Dozens of migrants have died from dehydration from the Sahara Desert's scorching heat and thousands more remain stranded following a wave of deportations by Algeria.
Last year Algeria launched a crackdown on illegal immigration as well as stringent border controls across its southern frontier, with Algerian Foreign Minister Abdelkader Messahel labelling migrants as "a threat to national security".
In response to the crisis, the United Nations migration agency (IOM) said it is providing shelter for 3,500 expelled migrants in neighbouring Niger.
According to Giuseppe Loprete, IOM chief of mission in Niger, 1,500 arrived at the remote border village of Assamakka on a single day last month and IOM estimates state that at least 7,000 are expected to pass through in the year to June.
Migrants dropped there by Algerian authorities face a 250-mile journey to the nearest town. Many give up seeking transport and are forced to walk in extreme temperatures of up to 48 degrees Celsius.
"Most of them have no money or identity documents, food or water," Loprete said.

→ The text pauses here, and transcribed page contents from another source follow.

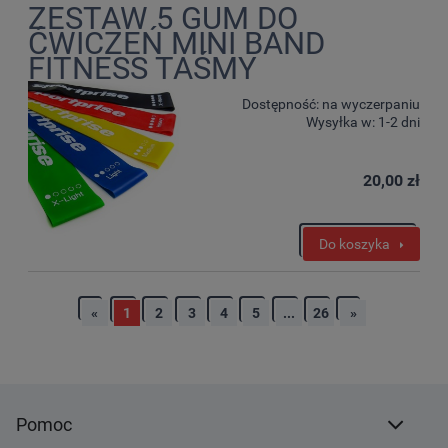
ZESTAW 5 GUM DO
ĆWICZEŃ MINI BAND
FITNESS TAŚMY
Dostępność:
na wyczerpaniu
Wysyłka w:
1-2 dni
20,00 zł
Do koszyka
«
1
2
3
4
5
...
26
»
Pomoc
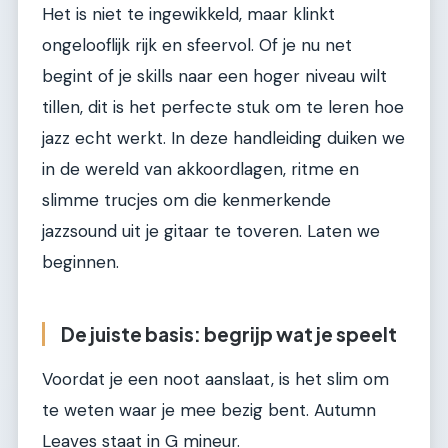
Het is niet te ingewikkeld, maar klinkt
ongelooflijk rijk en sfeervol. Of je nu net
begint of je skills naar een hoger niveau wilt
tillen, dit is het perfecte stuk om te leren hoe
jazz echt werkt. In deze handleiding duiken we
in de wereld van akkoordlagen, ritme en
slimme trucjes om die kenmerkende
jazzsound uit je gitaar te toveren. Laten we
beginnen.
De juiste basis: begrijp wat je speelt
Voordat je een noot aanslaat, is het slim om
te weten waar je mee bezig bent. Autumn
Leaves staat in G mineur.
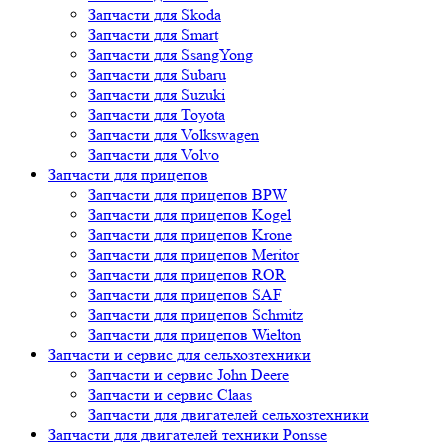
Запчасти для Skoda
Запчасти для Smart
Запчасти для SsangYong
Запчасти для Subaru
Запчасти для Suzuki
Запчасти для Toyota
Запчасти для Volkswagen
Запчасти для Volvo
Запчасти для прицепов
Запчасти для прицепов BPW
Запчасти для прицепов Kogel
Запчасти для прицепов Krone
Запчасти для прицепов Meritor
Запчасти для прицепов ROR
Запчасти для прицепов SAF
Запчасти для прицепов Schmitz
Запчасти для прицепов Wielton
Запчасти и сервис для сельхозтехники
Запчасти и сервис John Deere
Запчасти и сервис Claas
Запчасти для двигателей сельхозтехники
Запчасти для двигателей техники Ponsse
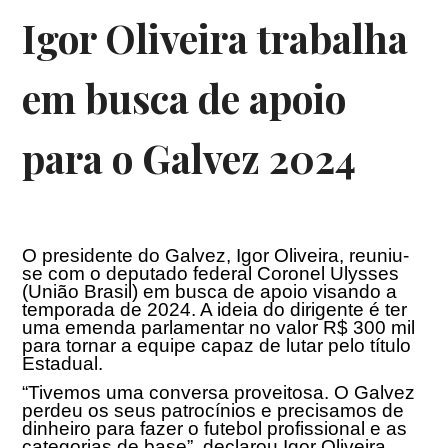
Igor Oliveira trabalha
em busca de apoio
para o Galvez 2024
O presidente do Galvez, Igor Oliveira, reuniu-
se com o deputado federal Coronel Ulysses
(União Brasil) em busca de apoio visando a
temporada de 2024. A ideia do dirigente é ter
uma emenda parlamentar no valor R$ 300 mil
para tornar a equipe capaz de lutar pelo título
Estadual.
“Tivemos uma conversa proveitosa. O Galvez
perdeu os seus patrocínios e precisamos de
dinheiro para fazer o futebol profissional e as
categorias de base”, declarou Igor Oliveira.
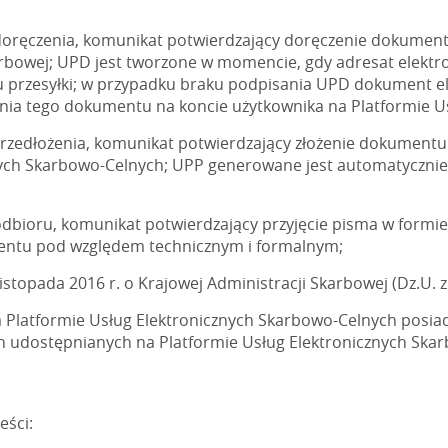
oręczenia, komunikat potwierdzający doręczenie dokumentu
arbowej; UPD jest tworzone w momencie, gdy adresat elektr
u przesyłki; w przypadku braku podpisania UPD dokument el
enia tego dokumentu na koncie użytkownika na Platformie U
zedłożenia, komunikat potwierdzający złożenie dokumentu 
znych Skarbowo-Celnych; UPP generowane jest automatycz
dbioru, komunikat potwierdzający przyjęcie pisma w form
mentu pod względem technicznym i formalnym;
stopada 2016 r. o Krajowej Administracji Skarbowej (Dz.U. z 
 Platformie Usług Elektronicznych Skarbowo-Celnych posiadaj
ch udostępnianych na Platformie Usług Elektronicznych Ska
eści:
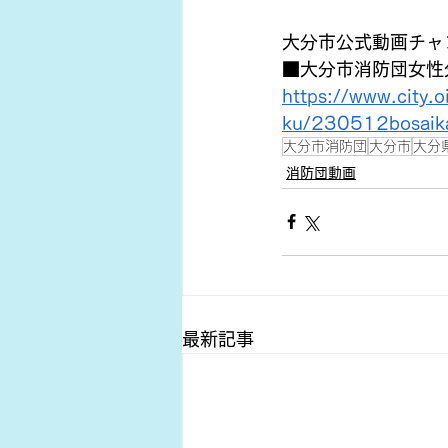
大分市公式動画チャ
■大分市消防団女性
https://www.city.
ku/230512bosaika
大分市消防団
大分市
大分
消防団動画
最新記事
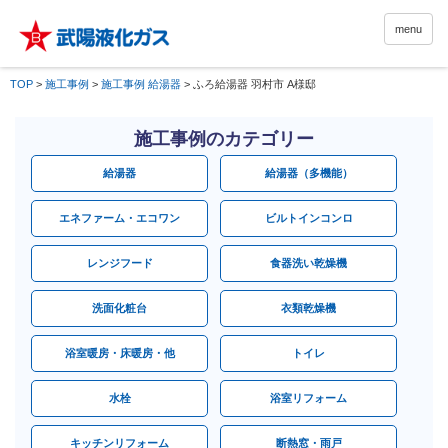
menu
TOP
>
施工事例
>
施工事例 給湯器
>
ふろ給湯器 羽村市 A様邸
施工事例のカテゴリー
給湯器
給湯器（多機能）
エネファーム・エコワン
ビルトインコンロ
レンジフード
食器洗い乾燥機
洗面化粧台
衣類乾燥機
浴室暖房・床暖房・他
トイレ
水栓
浴室リフォーム
キッチンリフォーム
断熱窓・雨戸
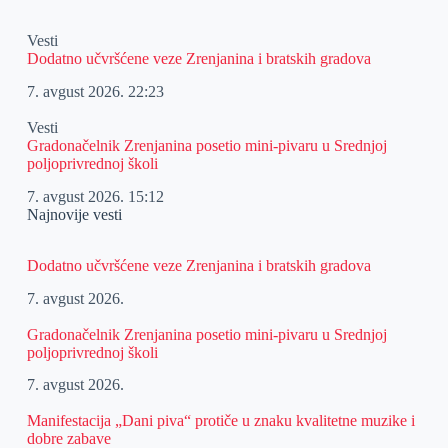
Vesti
Dodatno učvršćene veze Zrenjanina i bratskih gradova
7. avgust 2026.
22:23
Vesti
Gradonačelnik Zrenjanina posetio mini-pivaru u Srednjoj
poljoprivrednoj školi
7. avgust 2026.
15:12
Najnovije vesti
Dodatno učvršćene veze Zrenjanina i bratskih gradova
7. avgust 2026.
Gradonačelnik Zrenjanina posetio mini-pivaru u Srednjoj
poljoprivrednoj školi
7. avgust 2026.
Manifestacija „Dani piva“ protiče u znaku kvalitetne muzike i
dobre zabave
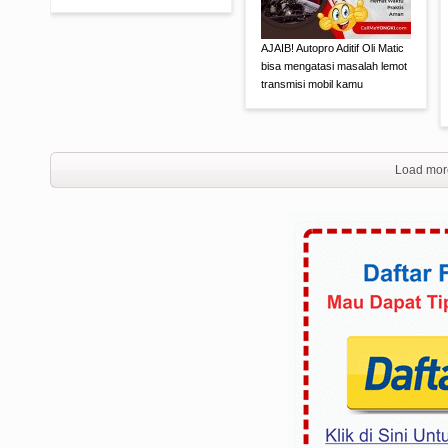
AJAIB! Autopro Aditif Oli Matic
bisa mengatasi masalah lemot
transmisi mobil kamu
Load mor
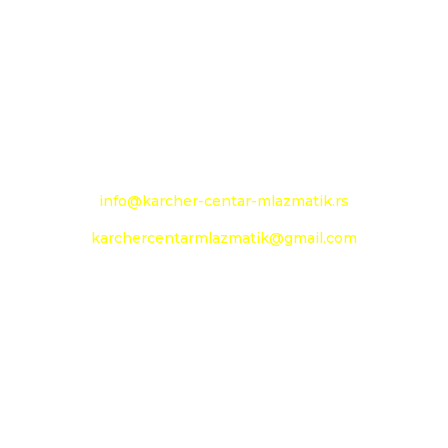
+381 13 333 789
+381 13 373 299
Mobilni: +381 63 363 240
e-mail:
info@karcher-centar-mlazmatik.rs
karchercentarmlazmatik@gmail.com
Radno vreme:
Radni dani: 08:00h - 20:00h
Subota: 09:00h - 14h
Nedelja: neradni dan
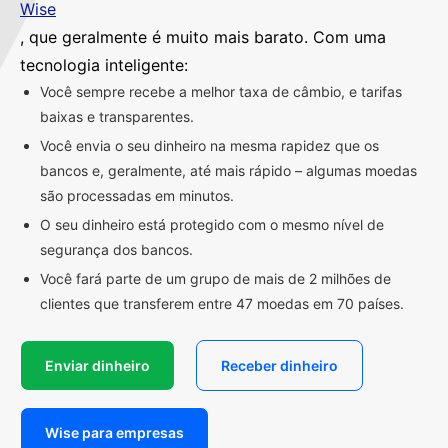
Wise
, que geralmente é muito mais barato. Com uma
tecnologia inteligente:
Você sempre recebe a melhor taxa de câmbio, e tarifas
baixas e transparentes.
Você envia o seu dinheiro na mesma rapidez que os
bancos e, geralmente, até mais rápido – algumas moedas
são processadas em minutos.
O seu dinheiro está protegido com o mesmo nível de
segurança dos bancos.
Você fará parte de um grupo de mais de 2 milhões de
clientes que transferem entre 47 moedas em 70 países.
Enviar dinheiro
Receber dinheiro
Wise para empresas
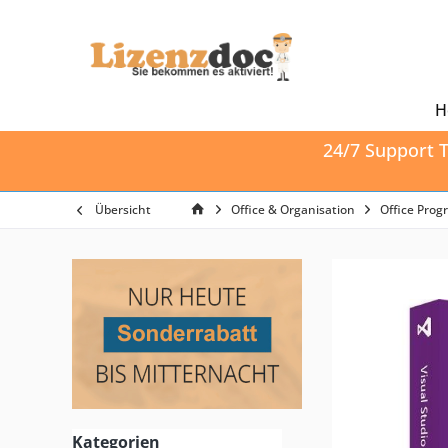
H
24/7 Support T
Übersicht
Office & Organisation
Office Pro
Kategorien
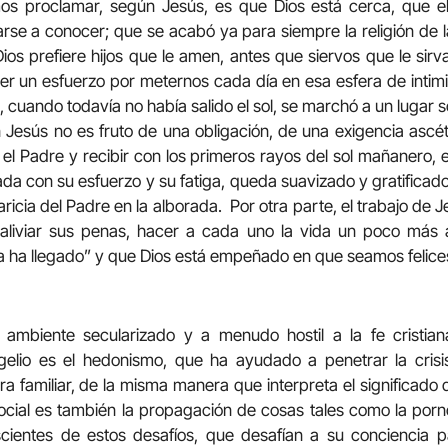
s proclamar, según Jesús, es que Dios está cerca, que e
se a conocer; que se acabó ya para siempre la religión de la d
ios prefiere hijos que le amen, antes que siervos que le sirv
er un esfuerzo por meternos cada día en esa esfera de intim
ando todavía no había salido el sol, se marchó a un lugar sol
en Jesús no es fruto de una obligación, de una exigencia ascé
el Padre y recibir con los primeros rayos del sol mañanero, 
rnada con su esfuerzo y su fatiga, queda suavizado y gratifica
ricia del Padre en la alborada. Por otra parte, el trabajo de J
, aliviar sus penas, hacer a cada uno la vida un poco más
ya ha llegado” y que Dios está empeñado en que seamos felice
 ambiente secularizado y a menudo hostil a la fe cristian
elio es el hedonismo, que ha ayudado a penetrar la crisi
ura familiar, de la misma manera que interpreta el significado 
cial es también la propagación de cosas tales como la pornog
ientes de estos desafíos, que desafían a su conciencia pa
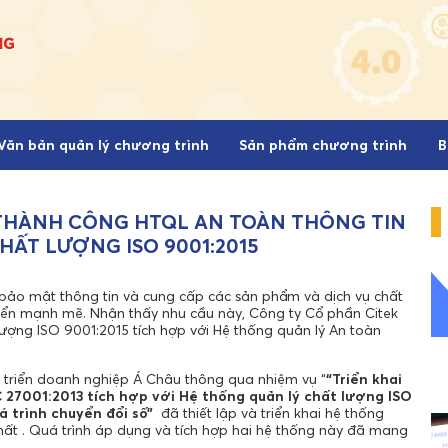
Văn bản quản lý chương trình
Sản phẩm chương trình
B
 THÀNH CÔNG HTQL AN TOÀN THÔNG TIN
CHẤT LƯỢNG ISO 9001:2015
h bảo mật thông tin và cung cấp các sản phẩm và dịch vụ chất
triển mạnh mẽ. Nhận thấy nhu cầu này, Công ty Cổ phần Citek
lượng ISO 9001:2015 tích hợp với Hệ thống quản lý An toàn
t triển doanh nghiệp Á Châu thông qua nhiệm vụ “
“
Triển khai
C 27001:2013 tích hợp với Hệ thống quản lý chất lượng ISO
 trình chuyển đổi số”
đã thiết lập và triển khai hệ thống
nhất . Quá trình áp dụng và tích hợp hai hệ thống này đã mang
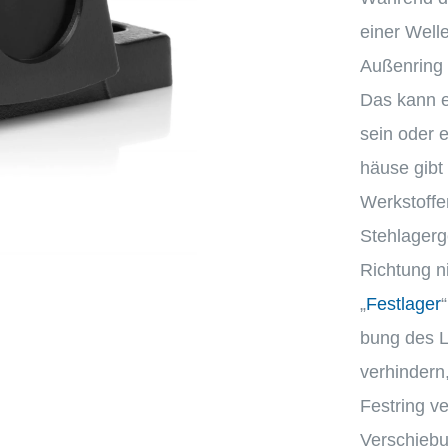
einer Welle
Außen­ring 
Das kann 
sein oder 
häuse gibt 
Werkstof­f
Stehla­ger­
Richtung ni
„
Festla­ger
bung des L
verhin­dern
Festring v
Verschie­b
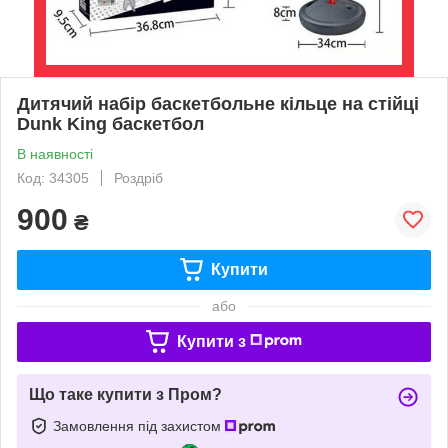
Дитячий набір баскетбольне кільце на стійці
Dunk King баскетбол
В наявності
Код: 34305
Роздріб
900
₴
Купити
або
Купити з
Що таке купити з Пром?
Замовлення під захистом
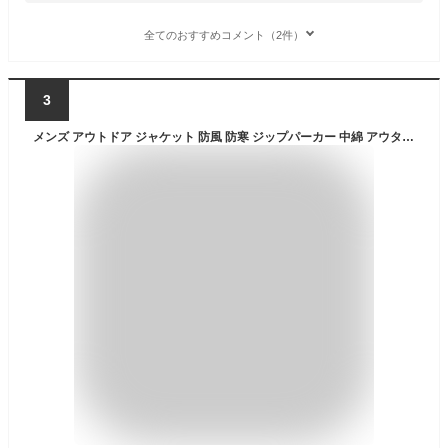
全てのおすすめコメント（2件）
3
メンズ アウトドア ジャケット 防風 防寒 ジップパーカー 中綿 アウター TULTEX ストレッチ ジャンパー フード ブルゾン 厚手 暖かい 3L 大きいサイズ キャンプ 釣り ガーデニング 誕生日プレゼント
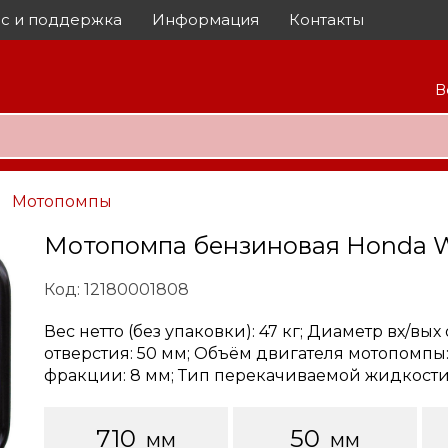
с и поддержка
Информация
Контакты
В
Мотопомпы
Мотопомпа бензиновая Honda 
Код: 12180001808
Вес нетто (без упаковки): 47 кг; Диаметр вх/вых
отверстия: 50 мм; Объём двигателя мотопомпы: 4
фракции: 8 мм; Тип перекачиваемой жидкости
710
50
мм
мм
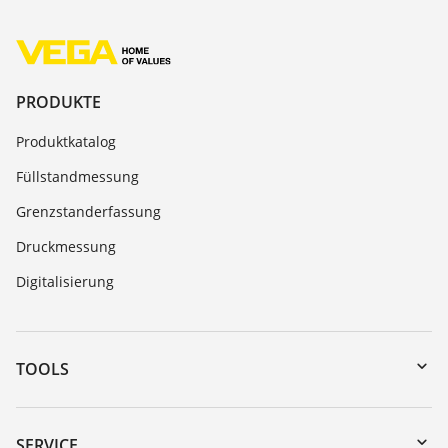
PRODUKTE
Produktkatalog
Füllstandmessung
Grenzstanderfassung
Druckmessung
Digitalisierung
TOOLS
Download-Center
Gerätesuche (Seriennummer)
SERVICE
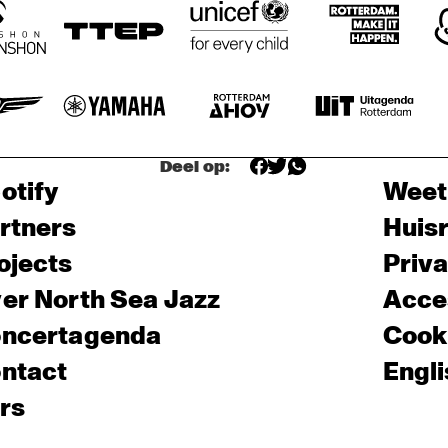
Deel op:
otify
Weet
rtners
Huis
ojects
Priv
er North Sea Jazz
Acces
ncertagenda
Cooki
ntact
Engli
rs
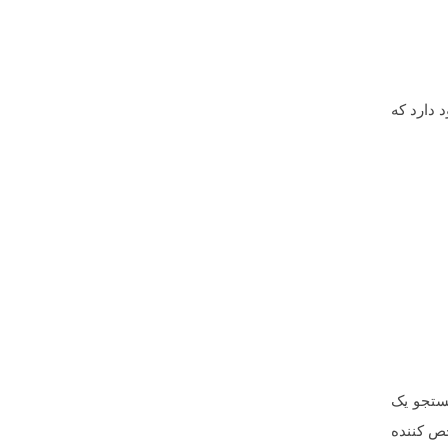
 دارد که
 موتور جستجو یک
خص کننده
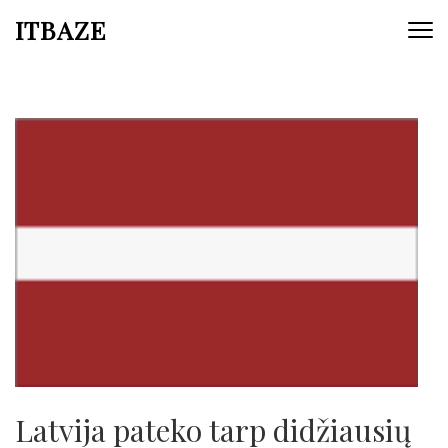
ITBAZE
Latvija pateko tarp didžiausių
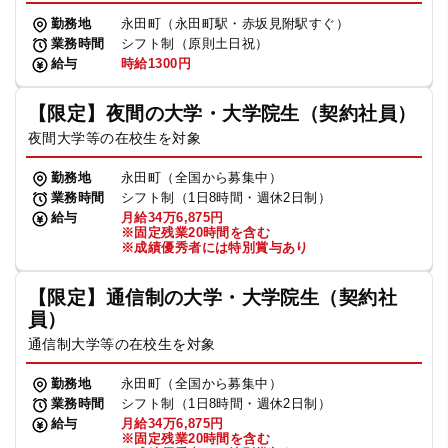
勤務地
永田町（永田町駅・赤坂見附駅すぐ）
業務時間
シフト制（原則土日祝）
給与
時給1300円
【限定】夜間の大学・大学院生（契約社員）
夜間大学等の在校生を対象
勤務地
永田町（全国から募集中）
業務時間
シフト制（1日8時間・週休2日制）
給与
月給34万6,875円
※固定残業20時間を含む
※成績優秀者には特別賞与あり
【限定】通信制の大学・大学院生（契約社
員）
通信制大学等の在校生を対象
勤務地
永田町（全国から募集中）
業務時間
シフト制（1日8時間・週休2日制）
給与
月給34万6,875円
※固定残業20時間を含む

They are traumatised. In some cases they have been unable to get transport and have walked or they have been abandoned by human traffickers and don't know where they are.
"The territory makes it difficult to verify numbers but most groups we find have reported deaths along the way," Loprete said. "Recently we found a group that started out as 50 but only six remained alive. The total number of deaths must be in the dozens in this current crisis and definitely in the thousands since 2015."
The area has witnessed large migration flows as Niger's border with war-torn Libya is formally closed and heavily militarised, diverting the stream of migrants towards the Algerian border. Unofficial estimates put the total number of undocumented migrants in Algeria at 100,000.